Type: Interesting and well-defined problem with broad applicability in data science, knowledge representation and knowledge base exploration
Background info: Knowledge Bases such as Freebase, WikiData and DBpedia contain giant amounts of knowledge data encompassing vast fields from book characters to geographic and political entities. Especially for data for which ontological knowledge such as Germany <is-a> Country is available it can often be useful to represent (parts) of the data in a tabular format. One particularly user relevant application for this is in automatically generated and updated tables on wikis as well as custom reduced data sets for data science.
Assume we wish to examine the distribution of cities on the globe. If we had a table of the form [City] [Country] [Population Count] [Latitude] [Longitude] this would be an easy task and as we just showed this table is trivially specified in a concise, structured format. However, trying to get this data out of a SPARQL based Freebase frontend can be quite challenging even if we are sure that as in this case the data is in there. Try writing a SPARQL query for our Qlever instance and you will see, if you don't believe us it's possible send me a mail.
This gap between the availability of a simple concise description, queryable datasets and the effort necessary to extract the result is what we aim to close.
Goal: design, implement, and evaluate a system that given a concise, structured table definition generates the resulting table using a knowledge base as its data source. While the definition is concise and structured note, that there is some fuzzyness to the category names which should not need to match the exact name of the associated knowledge base entity since these have often non-human-readable format, unexpected names and/or require a detour via mediator entities.

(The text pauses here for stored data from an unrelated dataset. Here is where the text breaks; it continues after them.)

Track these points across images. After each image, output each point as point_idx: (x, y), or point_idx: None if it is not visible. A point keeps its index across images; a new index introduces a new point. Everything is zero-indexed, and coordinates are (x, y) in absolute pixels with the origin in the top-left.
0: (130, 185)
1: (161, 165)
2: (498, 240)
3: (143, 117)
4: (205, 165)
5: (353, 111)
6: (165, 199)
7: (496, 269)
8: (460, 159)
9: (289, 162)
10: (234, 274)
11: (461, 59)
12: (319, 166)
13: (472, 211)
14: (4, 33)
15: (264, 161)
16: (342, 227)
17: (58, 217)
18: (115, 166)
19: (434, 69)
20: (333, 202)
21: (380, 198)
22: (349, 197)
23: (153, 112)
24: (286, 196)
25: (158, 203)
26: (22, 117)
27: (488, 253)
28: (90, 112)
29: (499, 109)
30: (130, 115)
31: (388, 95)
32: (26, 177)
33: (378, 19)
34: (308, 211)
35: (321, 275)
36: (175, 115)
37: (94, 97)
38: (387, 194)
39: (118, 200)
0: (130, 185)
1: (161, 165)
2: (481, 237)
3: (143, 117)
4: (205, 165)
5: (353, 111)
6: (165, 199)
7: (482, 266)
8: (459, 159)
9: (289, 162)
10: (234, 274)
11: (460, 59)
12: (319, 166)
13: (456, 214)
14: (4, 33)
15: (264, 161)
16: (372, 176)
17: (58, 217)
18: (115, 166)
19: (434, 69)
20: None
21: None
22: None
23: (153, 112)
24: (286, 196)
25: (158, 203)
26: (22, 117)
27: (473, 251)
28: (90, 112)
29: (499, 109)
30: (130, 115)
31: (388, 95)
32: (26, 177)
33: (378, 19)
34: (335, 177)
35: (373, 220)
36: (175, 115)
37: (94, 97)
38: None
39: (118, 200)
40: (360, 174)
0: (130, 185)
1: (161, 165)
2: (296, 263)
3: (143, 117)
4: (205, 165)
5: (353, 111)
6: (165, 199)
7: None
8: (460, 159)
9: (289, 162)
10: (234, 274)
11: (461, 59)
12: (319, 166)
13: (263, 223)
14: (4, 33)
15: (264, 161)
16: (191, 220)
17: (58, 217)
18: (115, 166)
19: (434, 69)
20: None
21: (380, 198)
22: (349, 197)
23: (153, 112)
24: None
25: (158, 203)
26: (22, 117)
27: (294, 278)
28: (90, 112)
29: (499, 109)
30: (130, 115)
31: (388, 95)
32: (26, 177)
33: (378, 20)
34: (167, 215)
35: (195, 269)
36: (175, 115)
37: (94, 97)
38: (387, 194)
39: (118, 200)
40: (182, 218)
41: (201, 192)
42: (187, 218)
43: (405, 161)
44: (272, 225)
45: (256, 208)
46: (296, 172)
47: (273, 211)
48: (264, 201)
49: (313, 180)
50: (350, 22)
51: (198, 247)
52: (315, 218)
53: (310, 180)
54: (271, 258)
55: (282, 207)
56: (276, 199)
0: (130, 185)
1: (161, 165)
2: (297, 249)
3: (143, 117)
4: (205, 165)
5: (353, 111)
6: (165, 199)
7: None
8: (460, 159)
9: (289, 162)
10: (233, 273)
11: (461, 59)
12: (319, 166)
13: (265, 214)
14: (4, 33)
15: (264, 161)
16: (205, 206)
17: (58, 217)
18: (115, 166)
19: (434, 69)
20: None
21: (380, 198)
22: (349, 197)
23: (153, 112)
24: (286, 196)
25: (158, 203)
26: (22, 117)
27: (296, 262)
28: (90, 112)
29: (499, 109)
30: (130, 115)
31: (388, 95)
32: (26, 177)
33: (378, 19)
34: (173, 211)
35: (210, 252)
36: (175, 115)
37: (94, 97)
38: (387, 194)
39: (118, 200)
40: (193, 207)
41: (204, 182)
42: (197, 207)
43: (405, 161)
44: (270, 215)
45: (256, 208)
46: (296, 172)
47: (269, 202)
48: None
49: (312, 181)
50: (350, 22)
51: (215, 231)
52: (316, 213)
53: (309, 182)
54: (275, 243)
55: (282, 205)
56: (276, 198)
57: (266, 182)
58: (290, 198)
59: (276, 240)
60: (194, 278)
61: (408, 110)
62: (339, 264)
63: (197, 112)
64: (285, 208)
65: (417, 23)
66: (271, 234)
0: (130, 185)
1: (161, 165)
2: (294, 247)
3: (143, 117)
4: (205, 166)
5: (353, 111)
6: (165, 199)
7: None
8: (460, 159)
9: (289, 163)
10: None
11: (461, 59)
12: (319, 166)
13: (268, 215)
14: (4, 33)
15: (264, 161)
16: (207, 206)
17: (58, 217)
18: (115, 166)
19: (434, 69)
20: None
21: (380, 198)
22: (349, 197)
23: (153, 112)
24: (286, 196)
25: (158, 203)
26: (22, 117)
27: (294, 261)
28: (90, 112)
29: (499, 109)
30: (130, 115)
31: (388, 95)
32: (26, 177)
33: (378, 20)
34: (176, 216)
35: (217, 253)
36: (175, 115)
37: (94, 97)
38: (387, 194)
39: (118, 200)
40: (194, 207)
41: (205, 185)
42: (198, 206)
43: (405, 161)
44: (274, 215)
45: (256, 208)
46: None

Step 0: Search the literature for solutions to this problem, familiarize yourself with the available knowledge base systems, SPARQL and try your hand at a medium number of manually designed queries and example tables. Start designing a simple definition for a table description format, this is not set in stone however. DOCUMENT YOUR QUERIES AND DISCOVERED PROBLEMS
Step 1: Design and implement a baseline version using for example exact entity names with a rule based approach. Design a simple but useful benchmark against which your system can be evaluated. This will give you an idea of where you stand, what kind of errors are still present. This also gives you the opportunity to evaluate if and where your approach may have gone in the wrong direction.
Step 2: Using more advanced techniques such as simple machine learning algorithms tackle the problems discovered in the previous step. Handle synonyms for the categories and possibly allow for additional data filtering. If necessary improve the performance of query generation. Design and implement a web frontend allowing easy interaction with your system both for human and machine users.